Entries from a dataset
════════════════
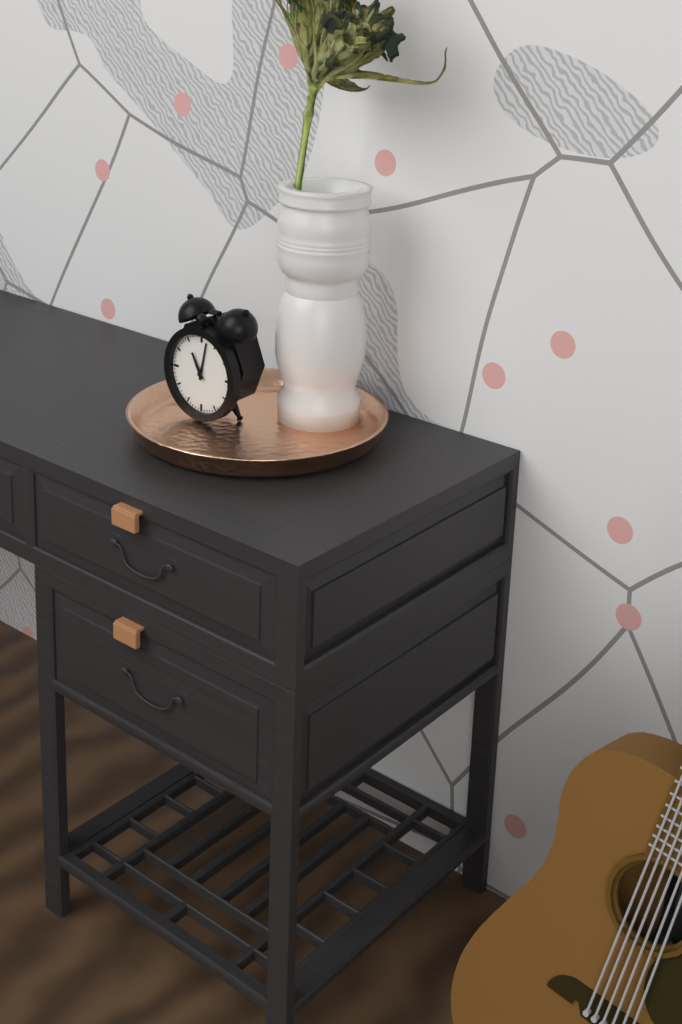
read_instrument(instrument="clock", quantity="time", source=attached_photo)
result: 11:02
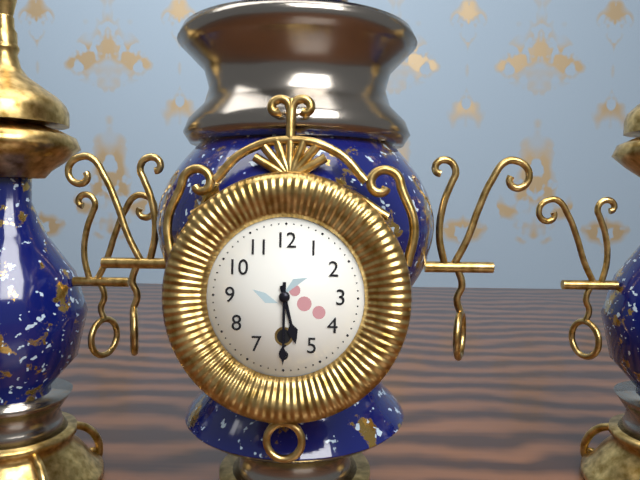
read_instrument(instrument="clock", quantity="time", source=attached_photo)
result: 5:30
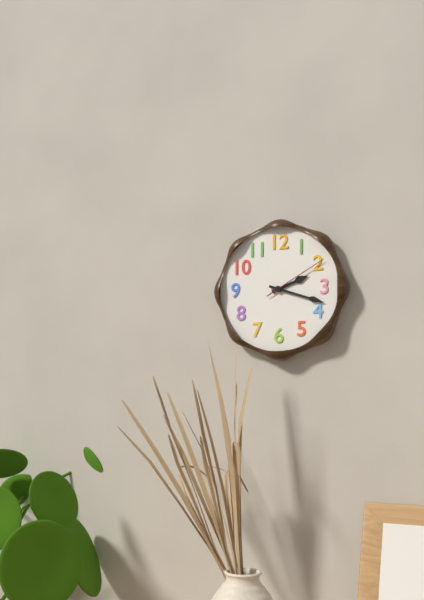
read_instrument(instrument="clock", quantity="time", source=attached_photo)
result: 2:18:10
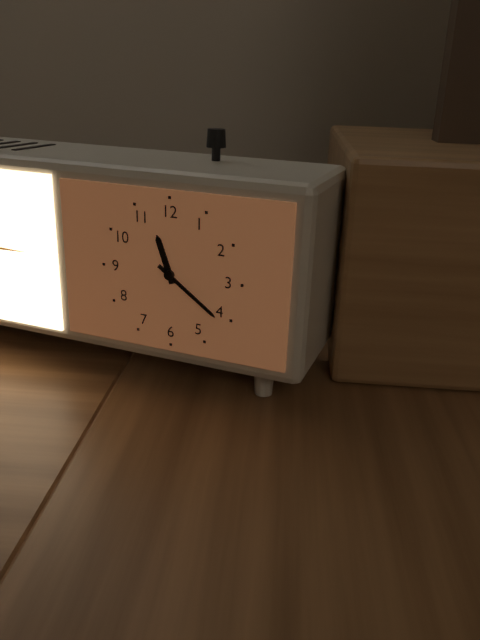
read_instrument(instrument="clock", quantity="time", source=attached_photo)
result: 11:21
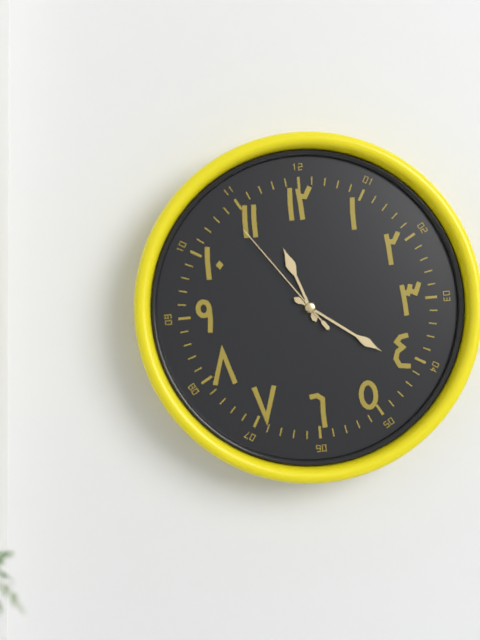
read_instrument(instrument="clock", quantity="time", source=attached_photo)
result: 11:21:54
════════════════
**EXERCISE DETAILS:** Please retype every line of the listing above character for character, leaving out the pictures.

**EXERCISE ANSWER:**
read_instrument(instrument="clock", quantity="time", source=attached_photo)
result: 11:02
read_instrument(instrument="clock", quantity="time", source=attached_photo)
result: 5:30
read_instrument(instrument="clock", quantity="time", source=attached_photo)
result: 2:18:10
read_instrument(instrument="clock", quantity="time", source=attached_photo)
result: 11:21
read_instrument(instrument="clock", quantity="time", source=attached_photo)
result: 11:21:54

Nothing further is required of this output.